# SET TASK
Reproduce the listing below line for line, with every character unchanged.

begin PROVIDED RECORDS

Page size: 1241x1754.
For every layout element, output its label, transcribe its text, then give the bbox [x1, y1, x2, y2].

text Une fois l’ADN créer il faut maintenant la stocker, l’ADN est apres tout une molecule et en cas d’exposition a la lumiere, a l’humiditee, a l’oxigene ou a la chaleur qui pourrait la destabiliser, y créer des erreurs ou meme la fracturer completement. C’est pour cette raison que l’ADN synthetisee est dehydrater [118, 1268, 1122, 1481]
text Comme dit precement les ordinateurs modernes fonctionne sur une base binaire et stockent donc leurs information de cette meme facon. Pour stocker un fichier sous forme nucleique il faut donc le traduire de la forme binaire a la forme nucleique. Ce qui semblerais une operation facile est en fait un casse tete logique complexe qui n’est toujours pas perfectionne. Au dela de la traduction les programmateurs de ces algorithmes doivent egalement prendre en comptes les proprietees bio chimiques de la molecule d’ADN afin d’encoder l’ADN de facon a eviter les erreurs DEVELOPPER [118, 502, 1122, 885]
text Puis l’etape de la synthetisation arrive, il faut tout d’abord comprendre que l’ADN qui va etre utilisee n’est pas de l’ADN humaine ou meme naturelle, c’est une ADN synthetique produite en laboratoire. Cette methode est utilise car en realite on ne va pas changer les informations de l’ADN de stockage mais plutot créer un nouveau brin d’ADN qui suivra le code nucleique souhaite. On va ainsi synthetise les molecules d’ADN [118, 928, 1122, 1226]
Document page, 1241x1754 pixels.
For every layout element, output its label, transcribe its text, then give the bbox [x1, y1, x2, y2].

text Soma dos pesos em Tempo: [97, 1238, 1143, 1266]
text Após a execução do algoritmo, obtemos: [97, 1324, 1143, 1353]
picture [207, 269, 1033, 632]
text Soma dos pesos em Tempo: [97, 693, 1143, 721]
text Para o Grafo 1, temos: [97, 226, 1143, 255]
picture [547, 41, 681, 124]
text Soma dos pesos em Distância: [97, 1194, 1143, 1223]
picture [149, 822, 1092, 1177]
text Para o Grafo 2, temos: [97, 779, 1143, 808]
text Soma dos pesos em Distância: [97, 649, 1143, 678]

end PROVIDED RECORDS

# ANSWER IN FULL
Page size: 1241x1754.
For every layout element, output its label, transcribe its text, then give the bbox [x1, y1, x2, y2].

text Une fois l’ADN créer il faut maintenant la stocker, l’ADN est apres tout une molecule et en cas d’exposition a la lumiere, a l’humiditee, a l’oxigene ou a la chaleur qui pourrait la destabiliser, y créer des erreurs ou meme la fracturer completement. C’est pour cette raison que l’ADN synthetisee est dehydrater [118, 1268, 1122, 1481]
text Comme dit precement les ordinateurs modernes fonctionne sur une base binaire et stockent donc leurs information de cette meme facon. Pour stocker un fichier sous forme nucleique il faut donc le traduire de la forme binaire a la forme nucleique. Ce qui semblerais une operation facile est en fait un casse tete logique complexe qui n’est toujours pas perfectionne. Au dela de la traduction les programmateurs de ces algorithmes doivent egalement prendre en comptes les proprietees bio chimiques de la molecule d’ADN afin d’encoder l’ADN de facon a eviter les erreurs DEVELOPPER [118, 502, 1122, 885]
text Puis l’etape de la synthetisation arrive, il faut tout d’abord comprendre que l’ADN qui va etre utilisee n’est pas de l’ADN humaine ou meme naturelle, c’est une ADN synthetique produite en laboratoire. Cette methode est utilise car en realite on ne va pas changer les informations de l’ADN de stockage mais plutot créer un nouveau brin d’ADN qui suivra le code nucleique souhaite. On va ainsi synthetise les molecules d’ADN [118, 928, 1122, 1226]
Document page, 1241x1754 pixels.
For every layout element, output its label, transcribe its text, then give the bbox [x1, y1, x2, y2].

text Soma dos pesos em Tempo: [97, 1238, 1143, 1266]
text Após a execução do algoritmo, obtemos: [97, 1324, 1143, 1353]
picture [207, 269, 1033, 632]
text Soma dos pesos em Tempo: [97, 693, 1143, 721]
text Para o Grafo 1, temos: [97, 226, 1143, 255]
picture [547, 41, 681, 124]
text Soma dos pesos em Distância: [97, 1194, 1143, 1223]
picture [149, 822, 1092, 1177]
text Para o Grafo 2, temos: [97, 779, 1143, 808]
text Soma dos pesos em Distância: [97, 649, 1143, 678]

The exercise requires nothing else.